3. Semangat dan bahasa tubuh

Dalam wawancara kerja, penampilan memang bukan nomor satu tetapi
menjadi pendukung yang ikut menentukan. Karena itu selain berpakaian
rapi, tidak seronok, mencolok atau banyak pernik, tunjukkan bahasa
tubuh yang baik. Jangan pernah melipat tangan di dada pada saat
wawancara, karena memberi kesan bahwa anda seorang yang kaku dan
defensif. Idealnya, tangan dibiarkan bebas untuk mengekspresikan kata-
kata anda, tentu saja dengan tidak berlebihan. Selama wawancara
berlangsung, buatlah kontak mata yang intens.
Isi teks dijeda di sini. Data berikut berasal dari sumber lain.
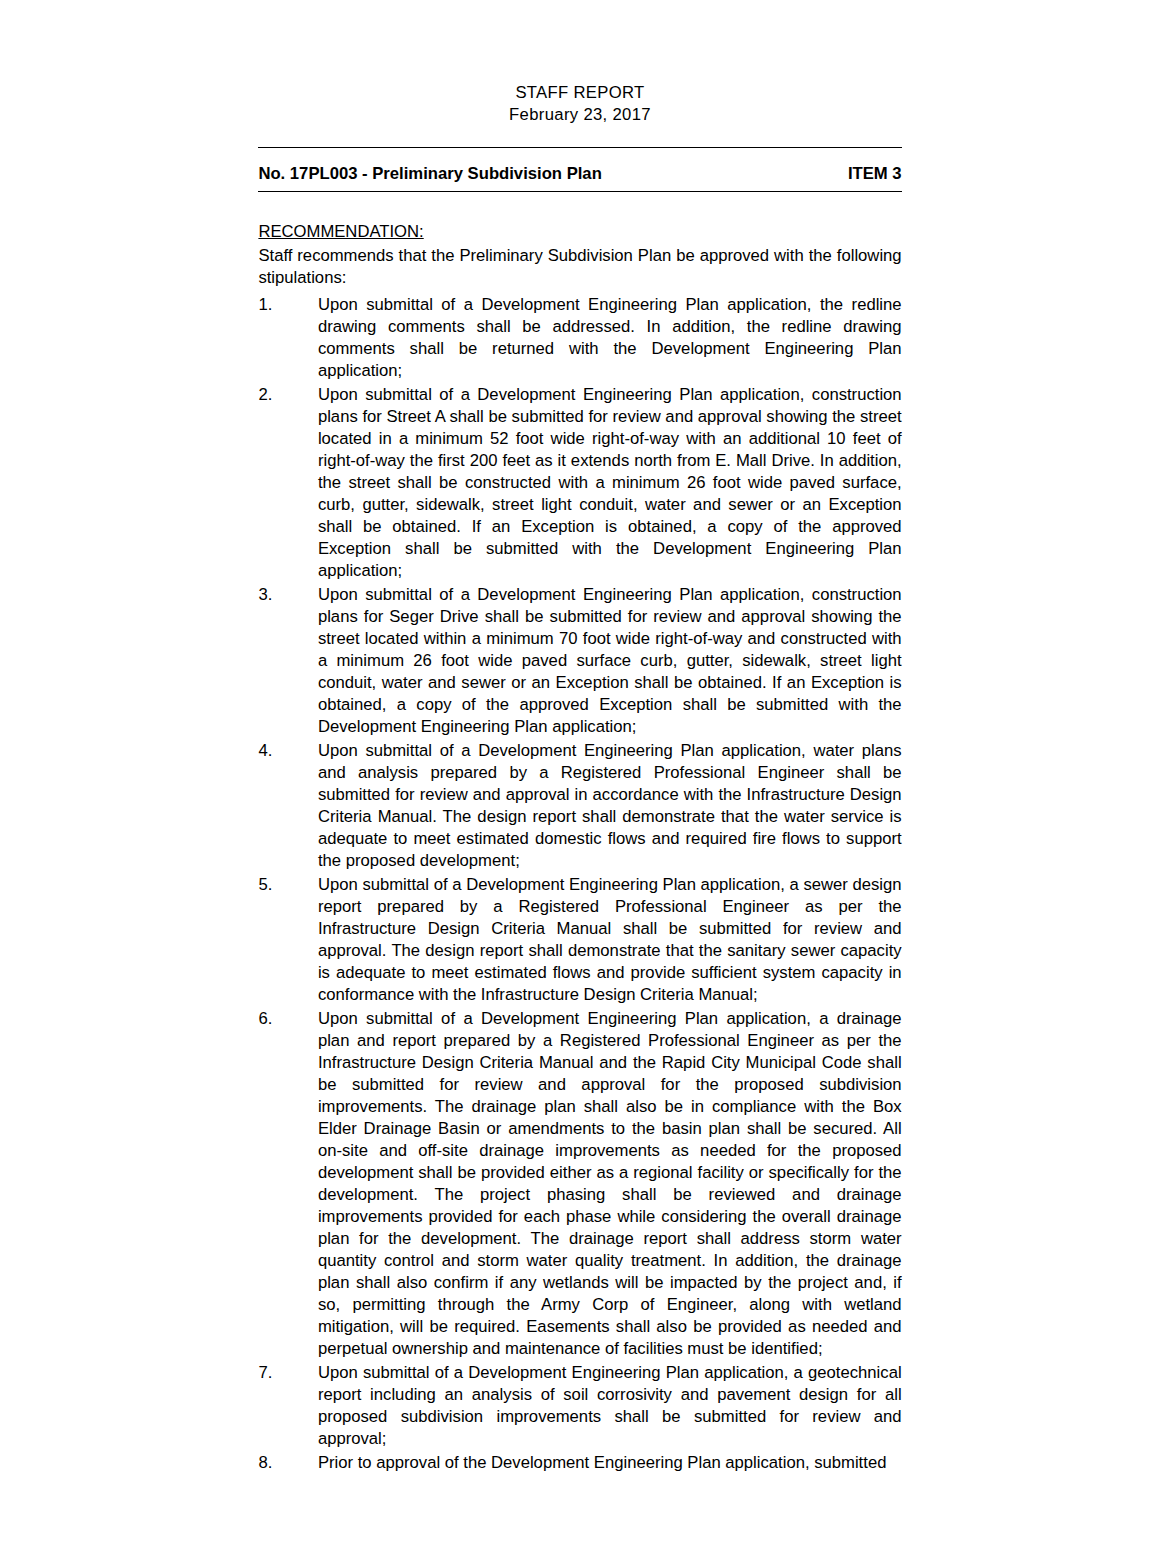STAFF REPORT February 23, 2017
No. 17PL003 - Preliminary Subdivision Plan
ITEM 3
RECOMMENDATION:
Staff recommends that the Preliminary Subdivision Plan be approved with the following stipulations:
1. Upon submittal of a Development Engineering Plan application, the redline drawing comments shall be addressed. In addition, the redline drawing comments shall be returned with the Development Engineering Plan application;
2. Upon submittal of a Development Engineering Plan application, construction plans for Street A shall be submitted for review and approval showing the street located in a minimum 52 foot wide right-of-way with an additional 10 feet of right-of-way the first 200 feet as it extends north from E. Mall Drive. In addition, the street shall be constructed with a minimum 26 foot wide paved surface, curb, gutter, sidewalk, street light conduit, water and sewer or an Exception shall be obtained. If an Exception is obtained, a copy of the approved Exception shall be submitted with the Development Engineering Plan application;
3. Upon submittal of a Development Engineering Plan application, construction plans for Seger Drive shall be submitted for review and approval showing the street located within a minimum 70 foot wide right-of-way and constructed with a minimum 26 foot wide paved surface curb, gutter, sidewalk, street light conduit, water and sewer or an Exception shall be obtained. If an Exception is obtained, a copy of the approved Exception shall be submitted with the Development Engineering Plan application;
4. Upon submittal of a Development Engineering Plan application, water plans and analysis prepared by a Registered Professional Engineer shall be submitted for review and approval in accordance with the Infrastructure Design Criteria Manual. The design report shall demonstrate that the water service is adequate to meet estimated domestic flows and required fire flows to support the proposed development;
5. Upon submittal of a Development Engineering Plan application, a sewer design report prepared by a Registered Professional Engineer as per the Infrastructure Design Criteria Manual shall be submitted for review and approval. The design report shall demonstrate that the sanitary sewer capacity is adequate to meet estimated flows and provide sufficient system capacity in conformance with the Infrastructure Design Criteria Manual;
6. Upon submittal of a Development Engineering Plan application, a drainage plan and report prepared by a Registered Professional Engineer as per the Infrastructure Design Criteria Manual and the Rapid City Municipal Code shall be submitted for review and approval for the proposed subdivision improvements. The drainage plan shall also be in compliance with the Box Elder Drainage Basin or amendments to the basin plan shall be secured. All on-site and off-site drainage improvements as needed for the proposed development shall be provided either as a regional facility or specifically for the development. The project phasing shall be reviewed and drainage improvements provided for each phase while considering the overall drainage plan for the development. The drainage report shall address storm water quantity control and storm water quality treatment. In addition, the drainage plan shall also confirm if any wetlands will be impacted by the project and, if so, permitting through the Army Corp of Engineer, along with wetland mitigation, will be required. Easements shall also be provided as needed and perpetual ownership and maintenance of facilities must be identified;
7. Upon submittal of a Development Engineering Plan application, a geotechnical report including an analysis of soil corrosivity and pavement design for all proposed subdivision improvements shall be submitted for review and approval;
8. Prior to approval of the Development Engineering Plan application, submitted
Pelamar yang sering
membuat kontak mata menunjukkan keinginan untuk dipercaya serta
kesungguhan memberikan jawaban. Rilekslah dan sesekali tersenyum
untuk
menunjukkan bahwa anda pribadi yang hangat. Umumnya, perusahaan
menyukai pelamar yang menyenangkan. Kurangi kata-kata "saya
merasa..." atau "saya kurang..." dan sebaiknya gunakan "saya
pikir...", "menurut pendapat saya..", "saya yakin...", "saya
optimis...". Kata-kata "saya merasa ..."

atau "saya kurang..." mengesankan anda lebih sering menduga,
menggunakan perasaan, tidak terlalu percaya diri dan tidak menguasai
persoalan. Cara berpakaian yang baik dalam wawancara Berpakaian
yang "baik" dalam wawancara memang tidak dapat digeneralisasikan
karena setiap perusahaan memiliki kebiasaan-kebiasaan/budaya
perusahaan
yang berbeda. Namun, ada beberapa tips yang dapat diingat, antara
lain:

. Cari informasi terlebih dahulu tentang perusahaan dan Bapak/Ibu yang
akan mewawancarai anda. Beberapa perusahaan memiliki peraturan atau
"kebiasaan" berpakaian secara formal, tetapi ada juga yang semi
formal, atau bahkan ada yang bebas. Hal ini penting, agar anda tidak
dilihat sebagai "orang aneh', disesuaikan dengan posisi yang akan
dilamar. Bagi pelamar pria disarankan menggunakan kemeja lengan
panjang dan berdasi, tidak perlu menggunakan jas. Berpakaian rapih
dan bersih, tidak kusut. Hal ini memberi kesan bahwa anda menghargai
wawancara ini.

. Berpakaian dengan warna yang tidak terlalu menyolok
(mis.,mengkilap,
  ngejreng).

. Bagi pelamar wanita berpakaian yang tidak terlalu ketat (rokbawah,
kancing baju atasan).

. Berpakaian dengan disain yang simple (tidak telalu banyak pernik-
pernik, toch ini bukan acara pesta).

. Tidak berlebihan dalam menggunakan wangi-wangian dan perhiasan.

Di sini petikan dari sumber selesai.